Home ACTUALITE APRES GHASSAN SALAME, LE POSTE D’ENVOYE SPECIAL DU SECRETAIRE GENERAL DE L’ONU REVIENT DE DROIT A UN AFRICAIN – SAHELIEN

APRES GHASSAN SALAME, LE POSTE D’ENVOYE SPECIAL DU SECRETAIRE GENERAL DE L’ONU REVIENT DE DROIT A UN AFRICAIN – SAHELIEN

Neuf (9) ans après l’intervention militaire de la communauté internationale, la situation en Libye est pire qu’avant la chute du régime de Kadhafi. La crise s’empire du fait des interférences d’autres pays en Libye.

Ghassan Salam est le 6ème représentant spécial du Secrétaire Général de l’ONU, après Abdelelah al – Khatib, diplomate jordanien, nommé le 17 février 2011 ; Ian Martin, militant des droits de l’homme britannique nommé conseiller spécial avant de remplacer al – Khatib comme représentant spécial du Secrétaire Général de l’ONU en Libye en 2012. Tarek Mitri, diplomate libanais, remplace Ian Martin en 2014.

En octobre 2015, Bernardino Léon, diplomate espagnol, a remplacé Tarek Mitri.
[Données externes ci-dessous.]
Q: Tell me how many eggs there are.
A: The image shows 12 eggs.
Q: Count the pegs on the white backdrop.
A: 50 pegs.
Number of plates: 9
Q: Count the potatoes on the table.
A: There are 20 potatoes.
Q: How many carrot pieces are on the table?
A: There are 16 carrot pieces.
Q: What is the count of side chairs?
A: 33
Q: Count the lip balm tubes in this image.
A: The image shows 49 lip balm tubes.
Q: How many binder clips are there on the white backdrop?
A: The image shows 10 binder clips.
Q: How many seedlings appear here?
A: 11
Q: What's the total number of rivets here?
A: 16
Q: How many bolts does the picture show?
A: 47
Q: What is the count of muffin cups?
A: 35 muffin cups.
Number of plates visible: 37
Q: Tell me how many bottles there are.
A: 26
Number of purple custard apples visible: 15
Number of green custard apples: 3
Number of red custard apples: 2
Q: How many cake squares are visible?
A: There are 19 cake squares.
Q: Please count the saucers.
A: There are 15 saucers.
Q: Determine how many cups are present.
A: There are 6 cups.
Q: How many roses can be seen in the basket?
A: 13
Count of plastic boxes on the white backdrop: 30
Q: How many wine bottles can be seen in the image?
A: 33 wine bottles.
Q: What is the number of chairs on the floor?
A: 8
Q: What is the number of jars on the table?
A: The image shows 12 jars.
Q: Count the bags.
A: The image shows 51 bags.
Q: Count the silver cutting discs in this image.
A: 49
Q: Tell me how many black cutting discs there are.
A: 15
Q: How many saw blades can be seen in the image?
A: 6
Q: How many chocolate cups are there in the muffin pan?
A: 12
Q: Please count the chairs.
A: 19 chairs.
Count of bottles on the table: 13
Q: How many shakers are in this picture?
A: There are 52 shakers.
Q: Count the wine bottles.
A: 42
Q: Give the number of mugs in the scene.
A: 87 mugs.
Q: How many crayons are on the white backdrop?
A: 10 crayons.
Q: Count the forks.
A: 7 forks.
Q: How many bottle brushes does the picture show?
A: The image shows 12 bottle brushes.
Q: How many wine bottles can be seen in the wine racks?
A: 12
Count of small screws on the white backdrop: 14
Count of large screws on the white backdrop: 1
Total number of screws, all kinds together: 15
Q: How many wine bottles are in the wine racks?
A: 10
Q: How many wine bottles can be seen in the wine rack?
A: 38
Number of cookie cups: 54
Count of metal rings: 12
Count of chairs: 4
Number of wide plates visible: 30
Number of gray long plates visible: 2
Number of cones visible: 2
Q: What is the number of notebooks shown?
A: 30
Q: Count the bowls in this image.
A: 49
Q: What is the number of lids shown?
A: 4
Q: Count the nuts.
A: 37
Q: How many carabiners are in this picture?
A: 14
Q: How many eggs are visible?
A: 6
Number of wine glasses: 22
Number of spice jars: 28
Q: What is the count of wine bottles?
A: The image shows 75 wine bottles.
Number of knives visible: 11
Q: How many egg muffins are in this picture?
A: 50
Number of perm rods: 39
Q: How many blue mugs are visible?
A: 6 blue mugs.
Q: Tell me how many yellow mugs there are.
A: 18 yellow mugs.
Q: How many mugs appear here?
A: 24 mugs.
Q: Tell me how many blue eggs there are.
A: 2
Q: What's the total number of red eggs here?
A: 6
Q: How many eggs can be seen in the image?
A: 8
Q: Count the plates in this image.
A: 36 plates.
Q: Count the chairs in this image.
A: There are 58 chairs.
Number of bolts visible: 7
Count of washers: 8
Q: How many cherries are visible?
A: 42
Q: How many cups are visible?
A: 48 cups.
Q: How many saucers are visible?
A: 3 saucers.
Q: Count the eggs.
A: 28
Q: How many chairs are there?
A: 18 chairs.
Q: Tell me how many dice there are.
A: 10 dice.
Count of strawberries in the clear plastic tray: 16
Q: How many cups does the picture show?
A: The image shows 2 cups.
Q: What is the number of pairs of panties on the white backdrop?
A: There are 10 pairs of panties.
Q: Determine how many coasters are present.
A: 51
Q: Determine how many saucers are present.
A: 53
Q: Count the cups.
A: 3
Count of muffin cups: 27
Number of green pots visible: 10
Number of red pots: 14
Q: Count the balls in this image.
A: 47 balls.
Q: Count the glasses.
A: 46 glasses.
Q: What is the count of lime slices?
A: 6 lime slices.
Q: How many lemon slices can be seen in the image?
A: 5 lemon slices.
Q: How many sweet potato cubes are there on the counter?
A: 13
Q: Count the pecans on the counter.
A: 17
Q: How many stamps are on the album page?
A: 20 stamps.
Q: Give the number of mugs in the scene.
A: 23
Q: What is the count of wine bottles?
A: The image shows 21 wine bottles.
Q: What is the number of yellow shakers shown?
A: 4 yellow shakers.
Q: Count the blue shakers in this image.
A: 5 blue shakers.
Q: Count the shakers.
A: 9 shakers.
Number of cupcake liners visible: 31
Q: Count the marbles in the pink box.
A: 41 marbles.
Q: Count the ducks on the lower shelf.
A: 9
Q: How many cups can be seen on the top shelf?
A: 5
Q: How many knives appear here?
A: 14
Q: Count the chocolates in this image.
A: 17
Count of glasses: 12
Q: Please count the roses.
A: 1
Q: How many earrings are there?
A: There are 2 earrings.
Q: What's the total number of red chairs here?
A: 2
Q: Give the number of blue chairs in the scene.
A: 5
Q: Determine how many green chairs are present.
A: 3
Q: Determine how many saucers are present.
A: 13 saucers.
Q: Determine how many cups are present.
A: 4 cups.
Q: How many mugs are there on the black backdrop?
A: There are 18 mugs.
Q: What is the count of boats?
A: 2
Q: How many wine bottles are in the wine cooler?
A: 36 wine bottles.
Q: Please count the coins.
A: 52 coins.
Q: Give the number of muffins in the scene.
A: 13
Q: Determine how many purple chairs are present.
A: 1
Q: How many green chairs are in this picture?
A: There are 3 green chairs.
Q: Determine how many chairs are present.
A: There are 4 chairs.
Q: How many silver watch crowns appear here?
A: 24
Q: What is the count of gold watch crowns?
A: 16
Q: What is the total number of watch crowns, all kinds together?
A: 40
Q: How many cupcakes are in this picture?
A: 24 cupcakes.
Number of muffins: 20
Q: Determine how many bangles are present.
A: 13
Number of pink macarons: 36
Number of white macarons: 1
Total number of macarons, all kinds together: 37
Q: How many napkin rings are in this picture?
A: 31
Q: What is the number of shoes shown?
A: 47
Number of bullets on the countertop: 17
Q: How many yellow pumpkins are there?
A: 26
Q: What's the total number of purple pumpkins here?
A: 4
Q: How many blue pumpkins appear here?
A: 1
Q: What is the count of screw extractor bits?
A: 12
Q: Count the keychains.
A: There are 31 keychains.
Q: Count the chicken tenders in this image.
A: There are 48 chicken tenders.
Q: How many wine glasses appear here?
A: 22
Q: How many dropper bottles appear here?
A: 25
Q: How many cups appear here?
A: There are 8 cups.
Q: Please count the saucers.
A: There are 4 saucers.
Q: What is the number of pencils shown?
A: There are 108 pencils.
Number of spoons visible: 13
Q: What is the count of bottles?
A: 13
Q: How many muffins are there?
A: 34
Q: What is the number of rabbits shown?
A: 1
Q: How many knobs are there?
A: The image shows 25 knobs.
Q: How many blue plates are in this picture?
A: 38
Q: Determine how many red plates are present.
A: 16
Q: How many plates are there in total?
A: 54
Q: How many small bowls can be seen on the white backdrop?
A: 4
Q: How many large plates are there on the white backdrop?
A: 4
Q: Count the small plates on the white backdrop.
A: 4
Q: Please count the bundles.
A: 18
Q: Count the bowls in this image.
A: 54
Martin Kobler, diplomate allemand, nommé en fin octobre 2015 remplace Bernardino Léon. La nouvelle administration Trump avait mis son veto contre la nomination de l’ancien premier ministre palestinien Salam Fayyad proposé envoyé spécial par le nouveau Secrétaire Général, Antonio Guterres.

Ghassan Salamé, universitaire libanais et ancien ministre de la culture a été nommé envoyé spécial du Secrétaire Général de l’ONU en juin 2017. Une nomination qui avait suscité  un espoir en son temps. Ghassan Salamé, dans sa mission s’était affronté à la triste réalité du système onusien où il n’avait pas été aidé même au sein du Conseil de sécurité à plus forte raison par les libyens.

L’interférence étrangère en Libye avait davantage compliqué la situation. Face à une impasse politico – militaire totale caractérisée par un antagonisme rigide entre le premier ministre, Fayez Sarraj, du gouvernement reconnu par la communauté internationale à l’ouest du pays et le maréchal Khalifa Haftar avec son armée nationale à l’Est soutenu par des puissances étrangères détentrices pour certaines de droit de veto au niveau du conseil de sécurité, Ghassan Salamé n’a d’autre choix que de jeter l’éponge.

Cette démission est révélatrice de la limite du système quant à une résolution de la crise libyenne.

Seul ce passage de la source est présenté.